--- Problem description ---
Would you copy the lines below exactly and omit the images?

--- Provided material ---
####

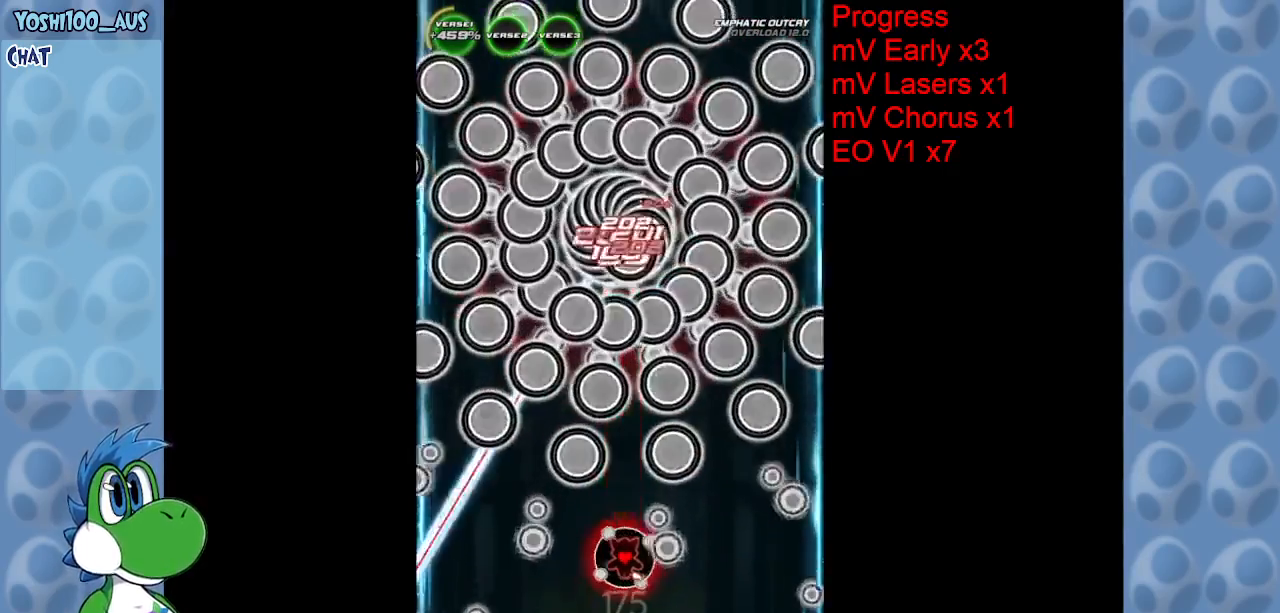
{"keys": [], "events": [[17, "z", "up"], [217, "right", "down"], [267, "z", "down"], [350, "right", "up"], [350, "z", "up"]]}
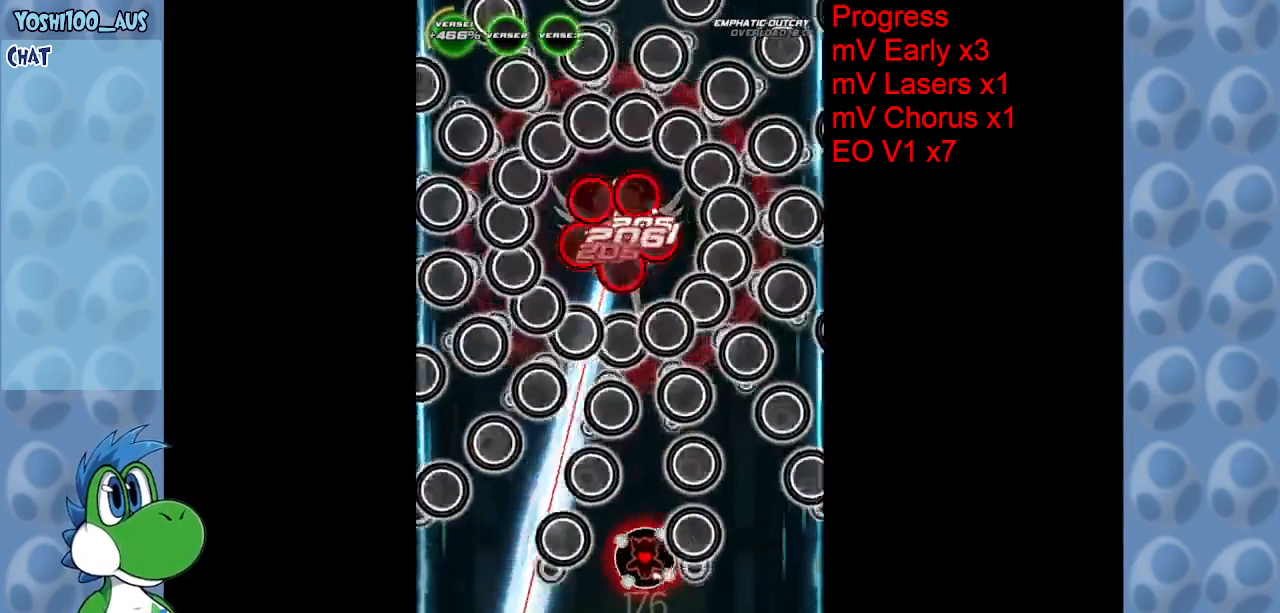
{"keys": ["left"], "events": [[33, "right", "down"], [133, "down", "down"], [183, "right", "up"], [183, "x", "down"], [267, "x", "up"], [367, "down", "up"], [467, "left", "down"]]}
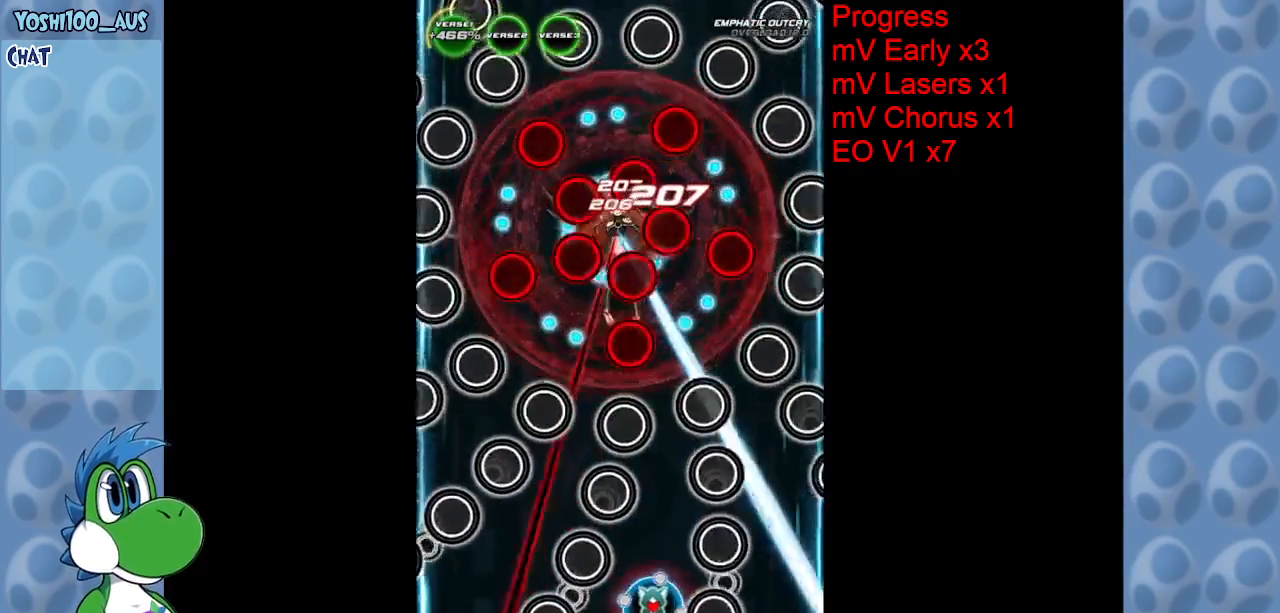
{"keys": ["right", "up", "x"], "events": [[17, "down", "down"], [50, "left", "up"], [50, "x", "down"], [183, "down", "up"], [183, "x", "up"], [283, "right", "down"], [333, "up", "down"], [433, "x", "down"]]}
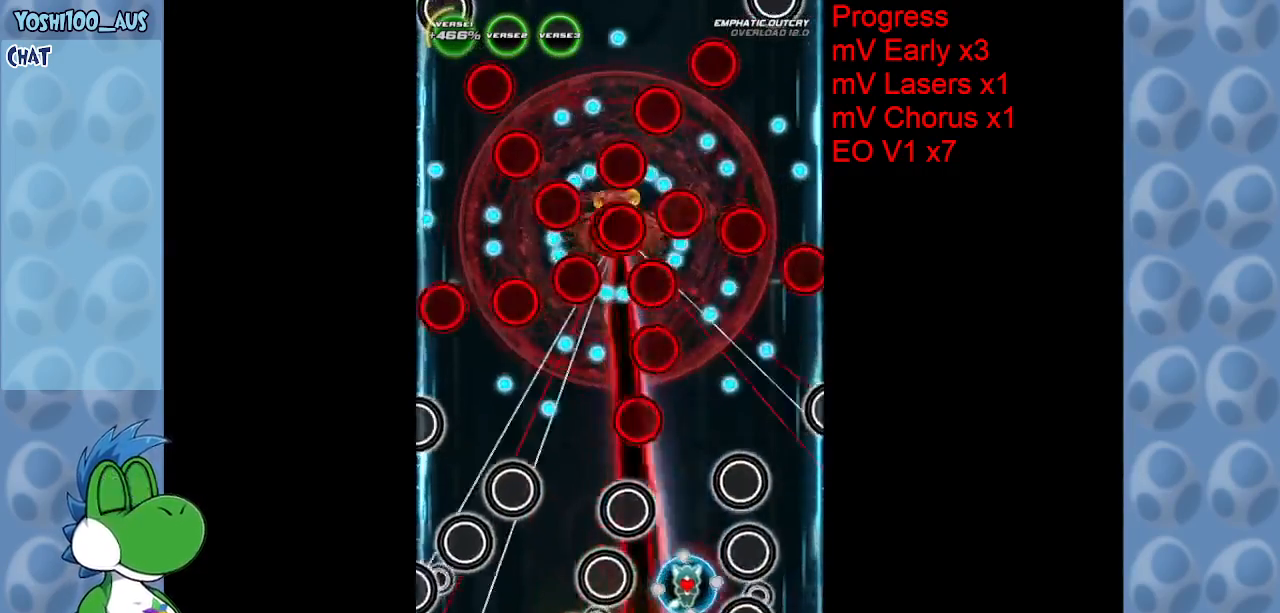
{"keys": ["up", "z"], "events": [[67, "right", "up"], [67, "x", "up"], [200, "up", "up"], [350, "up", "down"], [400, "z", "down"]]}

####

--- Exercise answer ---
{"keys": [], "events": [[17, "z", "up"], [217, "right", "down"], [267, "z", "down"], [350, "right", "up"], [350, "z", "up"]]}
{"keys": ["left"], "events": [[33, "right", "down"], [133, "down", "down"], [183, "right", "up"], [183, "x", "down"], [267, "x", "up"], [367, "down", "up"], [467, "left", "down"]]}
{"keys": ["right", "up", "x"], "events": [[17, "down", "down"], [50, "left", "up"], [50, "x", "down"], [183, "down", "up"], [183, "x", "up"], [283, "right", "down"], [333, "up", "down"], [433, "x", "down"]]}
{"keys": ["up", "z"], "events": [[67, "right", "up"], [67, "x", "up"], [200, "up", "up"], [350, "up", "down"], [400, "z", "down"]]}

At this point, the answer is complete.